◆ Document segment
Abstract

Triosephophate isomerase (TIM) is a dimeric enzyme in eucarya, bacteria and mesophilic archaea. In hyperthermophilic archaea, however, TIM exists as a tetramer composed of monomers that are about 10% shorter than other eucaryal and bacterial TIM monomers. We report here the crystal structure of TIM from Thermoproteus tenax, a hyperthermophilic archaeon that has an optimum growth temperature of 86 °C. The structure was determined from both a hexagonal and an orthorhombic crystal form to resolutions of 2.5 Å and 2.3 Å, and refined to R-factors of 19.7% and 21.5%, respectively. In both crystal forms, T. tenax TIM exists as a tetramer of the familiar (βα)8-barrel. In solution, however, and unlike other hyperthermophilic TIMs, the T. tenax enzyme exhibits an equilibrium between inactive dimers and active tetramers, which is shifted to the tetramer state through a specific interaction with glycerol-1-phosphate dehydrogenase of T. tenax. This observation is interpreted in physiological terms as a need to reduce the build-up of thermolabile metabolic intermediates that would be susceptible to destruction by heat. A detailed structural comparison with TIMs from organisms with growth optima ranging from 15 °C to 100 °C emphasizes the importance in hyperthermophilic proteins of the specific location of ionic interactions for thermal stability rather than their numbers, and shows a clear correlation between the reduction of heat-labile, surface-exposed Asn and Gln residues with thermoadaptation. The comparison confirms the increase in charged surface-exposed residues at the expense of polar residues.

◆ Dataset records
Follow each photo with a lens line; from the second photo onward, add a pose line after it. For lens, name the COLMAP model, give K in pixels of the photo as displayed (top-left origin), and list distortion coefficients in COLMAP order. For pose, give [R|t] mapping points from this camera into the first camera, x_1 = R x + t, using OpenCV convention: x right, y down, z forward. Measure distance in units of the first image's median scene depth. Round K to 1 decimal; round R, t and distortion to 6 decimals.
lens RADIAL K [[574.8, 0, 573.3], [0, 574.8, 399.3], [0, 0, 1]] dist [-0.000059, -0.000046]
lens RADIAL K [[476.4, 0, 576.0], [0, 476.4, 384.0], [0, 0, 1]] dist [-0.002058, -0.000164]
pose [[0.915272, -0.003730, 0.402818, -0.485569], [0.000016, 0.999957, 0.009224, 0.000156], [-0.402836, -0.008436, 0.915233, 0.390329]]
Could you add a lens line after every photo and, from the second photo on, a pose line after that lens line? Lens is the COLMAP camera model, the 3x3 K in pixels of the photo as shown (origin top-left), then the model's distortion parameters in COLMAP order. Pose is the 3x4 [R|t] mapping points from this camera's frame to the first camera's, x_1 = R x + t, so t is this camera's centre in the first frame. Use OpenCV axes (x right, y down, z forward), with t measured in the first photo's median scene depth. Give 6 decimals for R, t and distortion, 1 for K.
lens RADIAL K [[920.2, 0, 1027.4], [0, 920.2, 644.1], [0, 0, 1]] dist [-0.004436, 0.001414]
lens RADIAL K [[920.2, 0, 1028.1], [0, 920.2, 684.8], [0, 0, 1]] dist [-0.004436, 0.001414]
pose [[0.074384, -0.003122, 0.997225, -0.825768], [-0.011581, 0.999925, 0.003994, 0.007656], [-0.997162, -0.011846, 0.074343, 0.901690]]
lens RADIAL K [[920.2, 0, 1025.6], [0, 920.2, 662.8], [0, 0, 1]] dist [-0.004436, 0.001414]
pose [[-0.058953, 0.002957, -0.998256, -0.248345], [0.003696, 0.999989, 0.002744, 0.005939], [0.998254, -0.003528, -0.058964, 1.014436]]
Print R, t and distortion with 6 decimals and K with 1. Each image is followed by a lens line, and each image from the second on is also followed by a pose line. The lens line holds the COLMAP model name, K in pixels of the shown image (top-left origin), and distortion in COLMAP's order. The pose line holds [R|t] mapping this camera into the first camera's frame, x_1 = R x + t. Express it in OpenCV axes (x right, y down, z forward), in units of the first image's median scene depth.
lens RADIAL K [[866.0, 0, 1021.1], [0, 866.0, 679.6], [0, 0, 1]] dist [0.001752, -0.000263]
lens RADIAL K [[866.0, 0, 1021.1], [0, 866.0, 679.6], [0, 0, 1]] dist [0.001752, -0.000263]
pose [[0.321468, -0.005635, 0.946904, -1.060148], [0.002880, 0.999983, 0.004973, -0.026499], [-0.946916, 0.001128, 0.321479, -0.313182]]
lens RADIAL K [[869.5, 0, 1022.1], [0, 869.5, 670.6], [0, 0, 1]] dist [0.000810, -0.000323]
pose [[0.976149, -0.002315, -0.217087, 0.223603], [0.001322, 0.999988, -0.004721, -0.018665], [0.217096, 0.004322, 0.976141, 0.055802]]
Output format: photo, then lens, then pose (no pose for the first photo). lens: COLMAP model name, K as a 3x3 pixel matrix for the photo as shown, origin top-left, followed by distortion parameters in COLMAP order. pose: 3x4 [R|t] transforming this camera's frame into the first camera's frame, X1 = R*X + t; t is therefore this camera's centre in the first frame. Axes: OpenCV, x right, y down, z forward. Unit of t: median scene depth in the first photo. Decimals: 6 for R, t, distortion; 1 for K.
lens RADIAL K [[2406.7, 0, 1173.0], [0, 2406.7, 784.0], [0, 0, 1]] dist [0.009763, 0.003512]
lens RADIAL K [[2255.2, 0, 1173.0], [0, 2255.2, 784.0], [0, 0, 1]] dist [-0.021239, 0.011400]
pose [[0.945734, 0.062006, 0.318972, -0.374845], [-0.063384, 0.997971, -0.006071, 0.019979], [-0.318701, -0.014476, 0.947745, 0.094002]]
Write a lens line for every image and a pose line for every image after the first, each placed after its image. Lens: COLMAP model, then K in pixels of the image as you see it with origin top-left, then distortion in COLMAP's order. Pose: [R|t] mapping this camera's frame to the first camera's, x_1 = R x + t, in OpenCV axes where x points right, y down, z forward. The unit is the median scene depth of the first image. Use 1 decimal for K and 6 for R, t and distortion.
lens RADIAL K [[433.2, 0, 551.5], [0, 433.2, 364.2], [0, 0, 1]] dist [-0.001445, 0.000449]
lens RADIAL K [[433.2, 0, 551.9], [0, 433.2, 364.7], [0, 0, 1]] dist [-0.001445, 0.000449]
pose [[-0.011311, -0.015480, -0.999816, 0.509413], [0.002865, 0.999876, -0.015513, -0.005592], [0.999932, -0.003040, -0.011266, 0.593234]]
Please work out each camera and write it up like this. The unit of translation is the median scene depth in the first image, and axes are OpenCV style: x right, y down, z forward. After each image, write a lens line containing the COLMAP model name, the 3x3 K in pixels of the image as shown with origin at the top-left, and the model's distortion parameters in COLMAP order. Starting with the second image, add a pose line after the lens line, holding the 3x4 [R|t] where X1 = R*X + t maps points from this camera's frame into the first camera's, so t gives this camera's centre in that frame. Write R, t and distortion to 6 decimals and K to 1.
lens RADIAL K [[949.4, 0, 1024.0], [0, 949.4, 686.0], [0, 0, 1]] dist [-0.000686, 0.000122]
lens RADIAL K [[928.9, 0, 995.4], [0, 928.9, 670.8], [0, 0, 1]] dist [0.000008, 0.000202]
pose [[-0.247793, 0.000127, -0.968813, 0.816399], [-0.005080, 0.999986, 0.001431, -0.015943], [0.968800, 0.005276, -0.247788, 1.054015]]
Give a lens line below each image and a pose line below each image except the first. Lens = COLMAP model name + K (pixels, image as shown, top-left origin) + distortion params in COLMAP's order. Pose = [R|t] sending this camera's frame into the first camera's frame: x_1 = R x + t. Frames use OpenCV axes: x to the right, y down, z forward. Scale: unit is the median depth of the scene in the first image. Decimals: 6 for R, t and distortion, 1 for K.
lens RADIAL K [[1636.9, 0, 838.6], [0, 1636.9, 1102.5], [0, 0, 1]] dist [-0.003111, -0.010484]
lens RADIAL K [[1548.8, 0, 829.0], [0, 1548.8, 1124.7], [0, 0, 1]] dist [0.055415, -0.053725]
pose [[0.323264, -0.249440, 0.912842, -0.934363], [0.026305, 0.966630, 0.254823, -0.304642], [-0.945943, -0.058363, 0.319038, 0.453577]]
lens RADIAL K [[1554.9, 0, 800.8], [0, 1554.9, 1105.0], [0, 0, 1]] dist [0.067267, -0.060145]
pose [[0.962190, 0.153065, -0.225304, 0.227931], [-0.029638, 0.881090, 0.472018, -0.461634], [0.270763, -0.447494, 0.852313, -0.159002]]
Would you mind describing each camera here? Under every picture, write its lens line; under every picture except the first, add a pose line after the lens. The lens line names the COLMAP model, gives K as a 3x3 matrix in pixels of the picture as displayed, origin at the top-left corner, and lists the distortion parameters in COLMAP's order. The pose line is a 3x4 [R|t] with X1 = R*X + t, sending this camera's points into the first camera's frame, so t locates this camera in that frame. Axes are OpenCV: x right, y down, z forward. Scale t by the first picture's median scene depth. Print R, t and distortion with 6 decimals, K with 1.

◆ Task description
List every group of organisms in which the abstract above says TIM is a dimeric enzyme.

◆ The completed task
Eucarya, bacteria and mesophilic archaea.